> _DOCUMENT SECTION_:

Hi,
Here's a reproducer which enabled me to reach this stuck state:
pid | wait_event | query
-------+---------------+-----------------------------------------------------------------------------
64617 | | select pid, wait_event, query from
pg_stat_activity where state = 'active';
64619 | BufferPin | VACUUM jobs
64620 | ExecuteGather | SELECT COUNT(*) FROM jobs
64621 | ExecuteGather | SELECT COUNT(*) FROM jobs
64622 | ExecuteGather | SELECT COUNT(*) FROM jobs
64623 | ExecuteGather | SELECT COUNT(*) FROM jobs
84167 | BtreePage | SELECT COUNT(*) FROM jobs
84168 | BtreePage | SELECT COUNT(*) FROM jobs
96440 | | SELECT COUNT(*) FROM jobs
96438 | | SELECT COUNT(*) FROM jobs
96439 | | SELECT COUNT(*) FROM jobs
(11 rows)

> _SET EXERCISE 1_: In the forum post, what wait event is listed for the VACUUM jobs process?
> _SET EXERCISE 2_: Write the next part of the forum post, picking up right after its final line.

> _DATASET CONTENT_:
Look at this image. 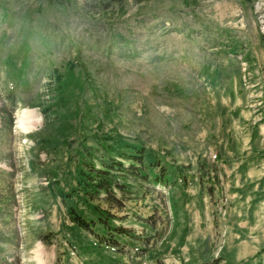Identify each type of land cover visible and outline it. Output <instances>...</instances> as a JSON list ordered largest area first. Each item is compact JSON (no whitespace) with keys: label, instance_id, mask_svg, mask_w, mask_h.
<instances>
[{"label":"rangeland","instance_id":"rangeland-1","mask_svg":"<svg viewBox=\"0 0 264 264\" xmlns=\"http://www.w3.org/2000/svg\"><path fill=\"white\" fill-rule=\"evenodd\" d=\"M0 264H264V0H0Z\"/></svg>","mask_w":264,"mask_h":264},{"label":"trees","instance_id":"trees-1","mask_svg":"<svg viewBox=\"0 0 264 264\" xmlns=\"http://www.w3.org/2000/svg\"><path fill=\"white\" fill-rule=\"evenodd\" d=\"M140 1H143V0H140ZM66 77V76H65ZM55 81H56V83H55V86H54V89L57 91V90H59L60 89V87L63 85V84H65L64 83V81L61 83V81H60V77H59V75H57L56 76V78H55ZM66 81H67V78H66ZM59 97V96H58ZM64 98V99H63ZM62 100V102H64L65 101V103H66V98L65 97H60L57 101H53L52 102V105H56V104H58V103H61L60 101ZM47 108V107H46ZM46 108H43V109H41V112H42V115H43V117H45V109ZM43 141V140H42ZM42 144V143H41ZM110 149H111V146L109 147ZM134 149H136L137 147L136 146H134L133 147ZM131 151V150H130ZM118 154H122L121 152H119ZM122 156V155H121ZM134 157H135V154L132 152V153H130L129 152V154H126L123 158L124 159H126V160H130V161H132L133 159H134ZM109 164V166L111 167V168H115V170H117L116 172H114V171H111V170H108V169H101V171L103 172V173H106V175H104V176H102V175H99L100 176V183H98L99 185H100V187H104V189L106 188V186H104V185H107L108 184V180L106 179L107 177H109L112 181H110V183H114L111 187H113L114 185H115V183H116V177L117 176H119V175H122V176H124L125 177V174H121V173H119V172H122L123 170H124V168H122L123 167V163H121L120 161H116V162H110V163H108ZM129 165H131V163H129ZM154 165H155V163H154V161H149L147 164H146V166H145V168H146V171L145 172H147L148 170H150V171H152L153 172V175L152 176H155L156 178H158V181L157 182H163V184L164 183H166V182H169V180H170V175L171 174H169L168 173V175L166 176V174H167V172H165L164 173V175L162 176L163 178H159V176L157 177V175H156V173H155V171H156V168L154 167ZM117 166H120V167H117ZM131 166H133V165H131ZM143 170L144 169H142V170H140V172L143 174ZM171 171V170H170ZM171 172H173V171H171ZM126 176H128V175H126ZM165 176H166V178H165ZM155 181V180H154ZM79 183H80V181H79ZM170 183V182H169ZM69 213H70V211H69ZM70 218H71V221H73V222H75V223H77L78 225H81V226H84V225H86V220L85 219H83L81 216H79L77 213H74L73 214V211H72V215H70Z\"/></svg>","mask_w":264,"mask_h":264},{"label":"bare ground","instance_id":"bare-ground-1","mask_svg":"<svg viewBox=\"0 0 264 264\" xmlns=\"http://www.w3.org/2000/svg\"><path fill=\"white\" fill-rule=\"evenodd\" d=\"M34 110L32 109H22L21 111L17 112V127L23 131H29L31 128L39 124L40 117L33 115Z\"/></svg>","mask_w":264,"mask_h":264}]
</instances>
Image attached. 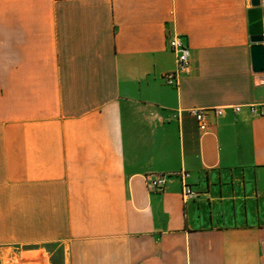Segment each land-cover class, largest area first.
<instances>
[{"label":"crops","instance_id":"1","mask_svg":"<svg viewBox=\"0 0 264 264\" xmlns=\"http://www.w3.org/2000/svg\"><path fill=\"white\" fill-rule=\"evenodd\" d=\"M250 9L0 0V264H264ZM173 33L191 52L178 86Z\"/></svg>","mask_w":264,"mask_h":264},{"label":"built area","instance_id":"2","mask_svg":"<svg viewBox=\"0 0 264 264\" xmlns=\"http://www.w3.org/2000/svg\"><path fill=\"white\" fill-rule=\"evenodd\" d=\"M170 50L175 54V64L176 67L172 72L166 73L162 76V79L167 85L178 86L179 81L183 75L189 73L190 64H191V52L189 46L184 41L183 37L177 33H173L169 36L167 40ZM250 112L253 115L259 117H264V104L261 105H251L249 107ZM196 119L199 123V129L203 133L208 132V125L205 122V113L203 111L196 112ZM179 175L182 178H187L188 174L185 172H180ZM166 178L167 175L155 177V178H146V185L150 192H162L166 187ZM184 199H189L196 196L193 190L185 185L183 188Z\"/></svg>","mask_w":264,"mask_h":264},{"label":"water","instance_id":"3","mask_svg":"<svg viewBox=\"0 0 264 264\" xmlns=\"http://www.w3.org/2000/svg\"><path fill=\"white\" fill-rule=\"evenodd\" d=\"M248 11L249 33L251 36L253 71L264 73V0H251Z\"/></svg>","mask_w":264,"mask_h":264}]
</instances>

> _EXPECTED OUTPUT 1_: BufferPin

> _EXPECTED OUTPUT 2_:
The main thread deletes stuff in the middle of the key range (not sure
if this is important) and vacuum in a loop, and meanwhile 4 threads
(probably not important, might as well be 1) run Parallel Index Scans
over the whole range, in the hope of hitting the interesting case. In
the locked-up case I just saw now opaque->btpo_flags had the
BTP_DELETED bit set, not BTP_HALF_DEAD (I could tell because I added
logging). Clearly pages are periodically being marked half-dead but I
haven't yet managed to get an index scan to hit one of those.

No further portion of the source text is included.